プロローグ
とある酒場にて、4人の男女が酒を飲みながら会話していた。
異世界勇者、佐藤太一。
聖騎士所属の精鋭タンク、ギース。
そして、太一の連れである短剣使いの踊り子、クイーン。
最後に……曲芸師であり、このパーティー最弱の荷物持ち。フード付きの黒のマントを羽織り、ドクロの仮面を被った男、ヴィランだ。
「早速だが、ヴィラン……お前をパーティーから追放する」
「え、えぇ!?な、なぜですかぁぁ!?
理由を教えて下さい!!」
「決まってんだろそんなの!てめえが、能無しの役立たずだからだ!なぁ?ギース?」
「はい。太一様の仰る通りです。先程の戦いでも、こいつが荷物をもたつかせたせいで前線が崩れました!」
「い、いや!それは……その……ゾンビの数が多すぎて……」
「結果、私、あんたのせいで怪我したんだけど?」
「この無能の無駄飯食らいが!」
そう言って太一は、丸テーブルの向こう側からヴィランの腹へと、容赦なく蹴りを入れた。
「がはっ……!?」
衝撃で、ヴィランの身体が酒場の床へと転がされる。
「キャハハハ!マジウケるんですけど!」
「お、お願いです!太一様!見捨てないで下さい!このマントも!この顔に被ってるドクロの仮面も呪われてて!自分の力ではどうやっても外すことができないんです!」
そう言ってヴィランは土下座する。
「お金が、お金が必要なんです! 曲芸なんかじゃ、その日の飯を食うのがやっとで……っ!

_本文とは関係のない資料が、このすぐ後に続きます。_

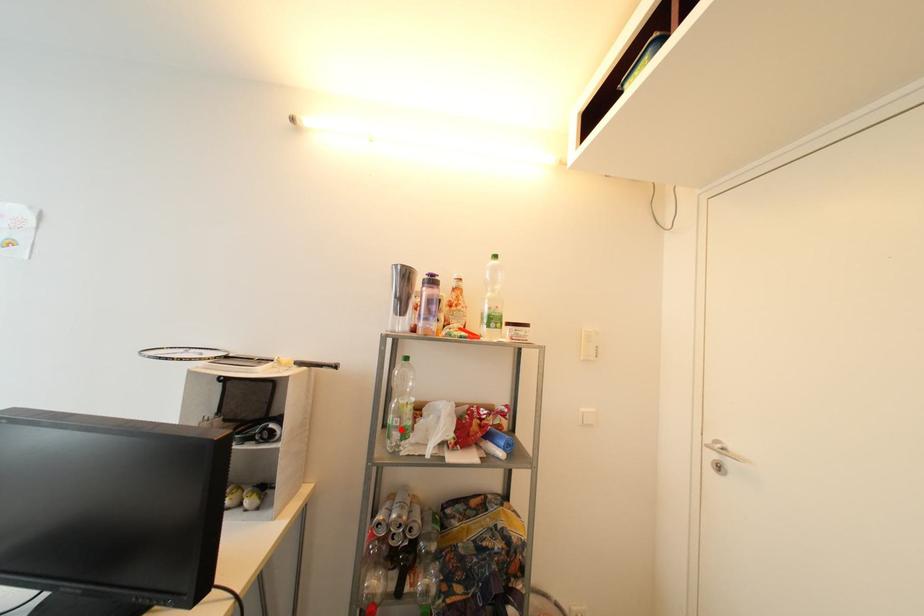
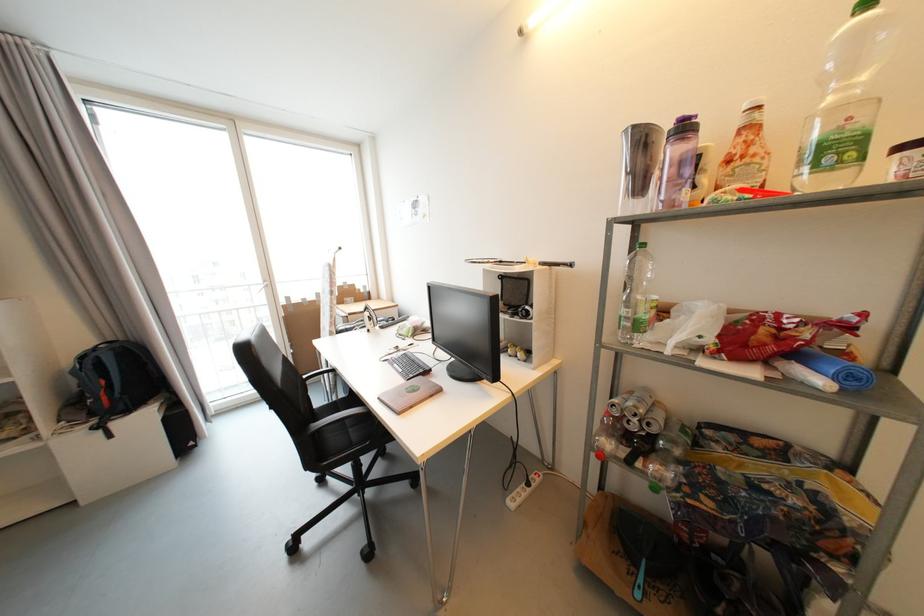
Locate, in the second image, the point that corresponds to the highlighted location in the first image.

(631, 320)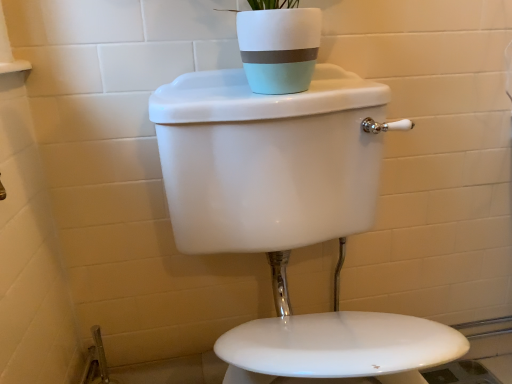
What do you see at coordinates (288, 214) in the screenshot? I see `white glossy toilet at center` at bounding box center [288, 214].

Where is `white glossy toilet at center`? This screenshot has height=384, width=512. white glossy toilet at center is located at coordinates (288, 214).

The image size is (512, 384). In order to click on white glossy toilet at center in this screenshot , I will do click(x=288, y=214).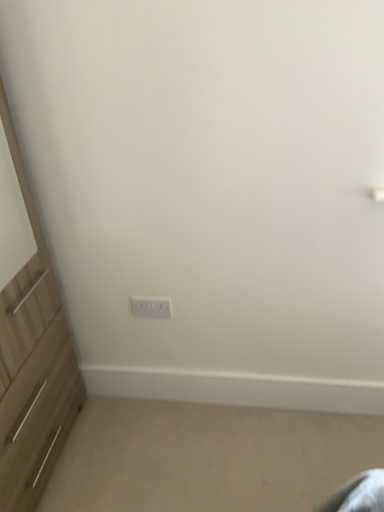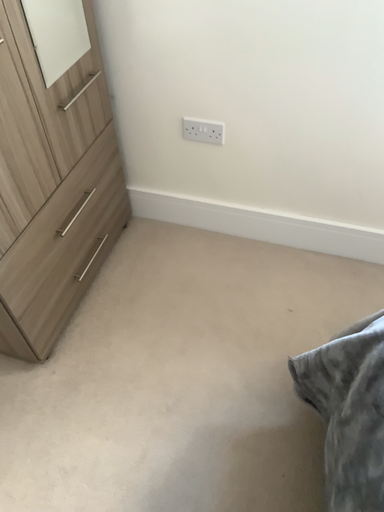
Question: Which way did the camera rotate in the video?

Choices:
 (A) rotated right
 (B) rotated left

Answer: (B)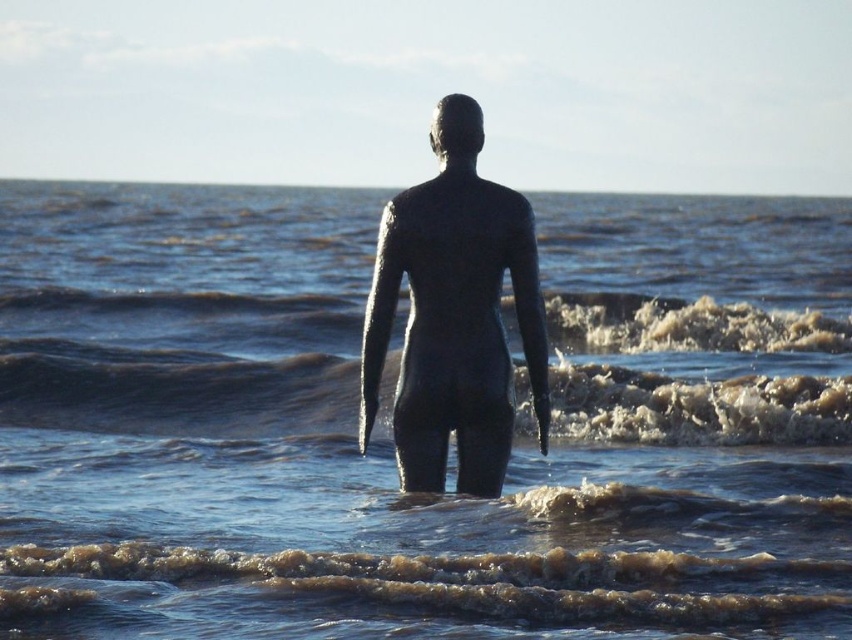
Question: Does brown textured water at center appear over bronze statue at center?

Choices:
 (A) yes
 (B) no

Answer: (B)

Question: Can you confirm if brown textured water at center is positioned below bronze statue at center?

Choices:
 (A) yes
 (B) no

Answer: (A)

Question: Which object appears closest to the camera in this image?

Choices:
 (A) brown textured water at center
 (B) shiny metallic water at center
 (C) bronze statue at center

Answer: (B)

Question: Which point is closer to the camera?

Choices:
 (A) (807, 557)
 (B) (417, 264)

Answer: (A)

Question: Which point appears farthest from the camera in this image?

Choices:
 (A) (73, 451)
 (B) (400, 483)

Answer: (A)

Question: Is brown textured water at center positioned at the back of bronze statue at center?

Choices:
 (A) no
 (B) yes

Answer: (B)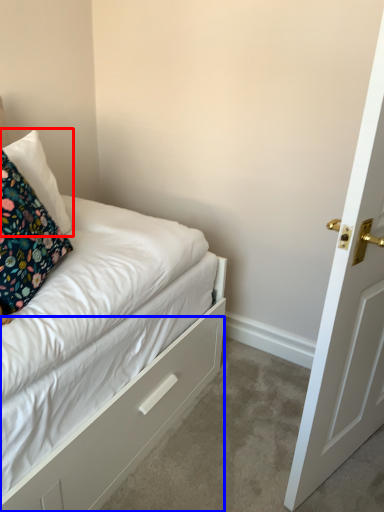
Question: Which point is closer to the camera, pillow (highlighted by a red box) or drawer (highlighted by a blue box)?

Choices:
 (A) pillow
 (B) drawer

Answer: (B)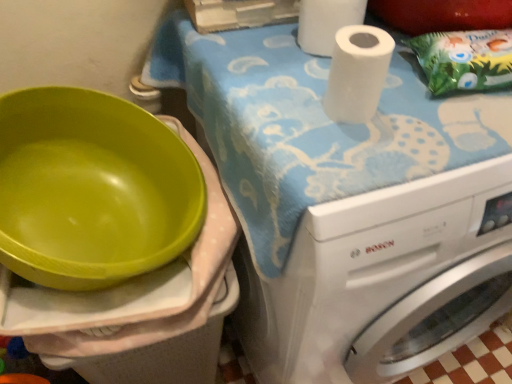
The image size is (512, 384). Describe the element at coordinates (464, 59) in the screenshot. I see `green paper bag at upper right` at that location.

The height and width of the screenshot is (384, 512). Find the location of `white matte paper towel at upper center, the first paper towel ordered from the bottom`. white matte paper towel at upper center, the first paper towel ordered from the bottom is located at coordinates (357, 73).

Measure the distance between point (x=380, y=319) and camera.

Point (x=380, y=319) and camera are 25.75 inches apart.

You are a GUI agent. You are given a task and a screenshot of the screen. Output one action in this format:
    pyautogui.click(x=<x>, y=<y>)
    Task: Click on the green paper bag at upper right
    This screenshot has width=512, height=384.
    Given the screenshot: What is the action you would take?
    pyautogui.click(x=464, y=59)

From the image's perspective, is white glossy washing machine at upper right above or below green paper bag at upper right?

white glossy washing machine at upper right is below green paper bag at upper right.

Is point (321, 239) more distant than point (486, 32)?

No, (321, 239) is in front of (486, 32).

Is white glossy washing machine at upper right beside green paper bag at upper right?

white glossy washing machine at upper right and green paper bag at upper right are clearly separated.

Considering the relative sizes of white glossy washing machine at upper right and green paper bag at upper right in the image provided, is white glossy washing machine at upper right shorter than green paper bag at upper right?

Incorrect, the height of white glossy washing machine at upper right does not fall short of that of green paper bag at upper right.

Is point (446, 306) farther from viewer compared to point (325, 50)?

Yes, point (446, 306) is farther from viewer.

Is white glossy washing machine at upper right directly adjacent to white matte paper towel at upper right, which appears as the 1th paper towel when viewed from the back?

white glossy washing machine at upper right and white matte paper towel at upper right, which appears as the 1th paper towel when viewed from the back, are not in contact.

Measure the distance between white glossy washing machine at upper right and white matte paper towel at upper right, which appears as the 1th paper towel when viewed from the back.

white glossy washing machine at upper right is 11.82 inches from white matte paper towel at upper right, which appears as the 1th paper towel when viewed from the back.

Is white glossy washing machine at upper right spatially inside white matte paper towel at upper right, the first paper towel in the top-to-bottom sequence, or outside of it?

white glossy washing machine at upper right is outside white matte paper towel at upper right, the first paper towel in the top-to-bottom sequence.

From the image's perspective, which object appears higher, green paper bag at upper right or white matte paper towel at upper right, which appears as the 1th paper towel when viewed from the back?

white matte paper towel at upper right, which appears as the 1th paper towel when viewed from the back, is shown above in the image.

Does green paper bag at upper right come in front of white matte paper towel at upper right, the first paper towel in the top-to-bottom sequence?

Yes, green paper bag at upper right is closer to the viewer.

Consider the image. Considering the sizes of objects green paper bag at upper right and white matte paper towel at upper right, the first paper towel in the top-to-bottom sequence, in the image provided, who is taller, green paper bag at upper right or white matte paper towel at upper right, the first paper towel in the top-to-bottom sequence,?

With more height is white matte paper towel at upper right, the first paper towel in the top-to-bottom sequence.

What's the angular difference between green paper bag at upper right and white matte paper towel at upper right, the first paper towel in the top-to-bottom sequence,'s facing directions?

The angular difference between green paper bag at upper right and white matte paper towel at upper right, the first paper towel in the top-to-bottom sequence, is 16.5 degrees.

From the image's perspective, which is below, white matte paper towel at upper center, the 2th paper towel from the top, or green paper bag at upper right?

white matte paper towel at upper center, the 2th paper towel from the top, is shown below in the image.

Is white matte paper towel at upper center, placed as the 1th paper towel when sorted from front to back, positioned beyond the bounds of green paper bag at upper right?

white matte paper towel at upper center, placed as the 1th paper towel when sorted from front to back, lies outside green paper bag at upper right's area.

Consider the image. Which of these two, white matte paper towel at upper center, the 2th paper towel in the back-to-front sequence, or green paper bag at upper right, is bigger?

green paper bag at upper right is bigger.

Does point (338, 102) lie in front of point (426, 41)?

Yes, it is.

Relative to white matte paper towel at upper center, placed as the 1th paper towel when sorted from front to back, is green paper bag at upper right in front or behind?

Clearly, green paper bag at upper right is behind white matte paper towel at upper center, placed as the 1th paper towel when sorted from front to back.

Is green paper bag at upper right facing away from white matte paper towel at upper center, the first paper towel ordered from the bottom?

No, white matte paper towel at upper center, the first paper towel ordered from the bottom, is not at the back of green paper bag at upper right.

Locate an element on the screen. The height and width of the screenshot is (384, 512). paper towel that is below the green paper bag at upper right (from the image's perspective) is located at coordinates (357, 73).

From a real-world perspective, is green paper bag at upper right positioned above or below white matte paper towel at upper center, the 2th paper towel from the top?

green paper bag at upper right is situated lower than white matte paper towel at upper center, the 2th paper towel from the top, in the real world.

Considering the positions of objects green paper bag at upper right and white glossy washing machine at upper right in the image provided, who is more to the right, green paper bag at upper right or white glossy washing machine at upper right?

green paper bag at upper right.

Relative to white glossy washing machine at upper right, is green paper bag at upper right in front or behind?

→ Visually, green paper bag at upper right is located behind white glossy washing machine at upper right.

Would you consider green paper bag at upper right to be distant from white glossy washing machine at upper right?

green paper bag at upper right is near white glossy washing machine at upper right, not far away.

Which of these two, white matte paper towel at upper center, the first paper towel ordered from the bottom, or white glossy washing machine at upper right, stands taller?

white glossy washing machine at upper right is taller.

What's the angular difference between white matte paper towel at upper center, the first paper towel ordered from the bottom, and white glossy washing machine at upper right's facing directions?

They differ by 0.327 degrees in their facing directions.

Considering the positions of objects white matte paper towel at upper center, the 2th paper towel from the top, and white glossy washing machine at upper right in the image provided, who is more to the left, white matte paper towel at upper center, the 2th paper towel from the top, or white glossy washing machine at upper right?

でも、太一様のような最高の冒険者の下なら、いつか……いつか呪いを解く大金が稼げるって、そう思ったんです! だから……だからお願いです!!……見捨てないで下さい!」
「……フンッ」
太一はギースに目で合図を送ると、ギースは静かに剣の柄を握った。
その瞬間、妖艶な笑みを浮かべながらクイーンが太一に耳打ちする。
「ねぇ、太一様?どーせ殺すなら、もっと面白く殺りません?」
「……面白く?」
「ええ……悪魔の洞穴で、例のモンスターをおびき寄せるエサにしちゃうんですよ。
ヴィランが泣き叫んで死ぬところを見て、ついでにレアモンスターも狩る……一石二鳥だと思いません?」
「……成る程ね!」
太一はニヤリと下品な笑みを浮かべ、軽く手を上げてギースを制した。
抜かれかけたギースの剣が、静かに鞘へと収まる。
「……チャンスをやろう、ヴィラン。
明日、悪魔の洞穴というダンジョンに行く。
そこに……ヒト型で全身銀色のゾンビが出たとか……
そいつを狩れ。お前1人でな。
それで……まぁ、お情けで考えてやる!」
「は、はい!はい!頑張ります!
ありがとうございます!ありがとうございます!」
地面に額をこすりつけるヴィランを見ながら、太一はクイーンの尻を撫でる。
「……期待してるぜ」
「いやん!……うふふ、太一様、エッチすぎますってー!」
「死ぬ気で頑張りますぅぅ!
見ててください、太一様!あなたの恩義に報いて見せます!……必ず!」
涙声でそう叫びながら、ヴィランはなおも床に額をこすりつけ続ける。
フードとドクロの仮面に隠されたその顔が……今、どんな邪悪な笑みを浮かべているかも知らずに。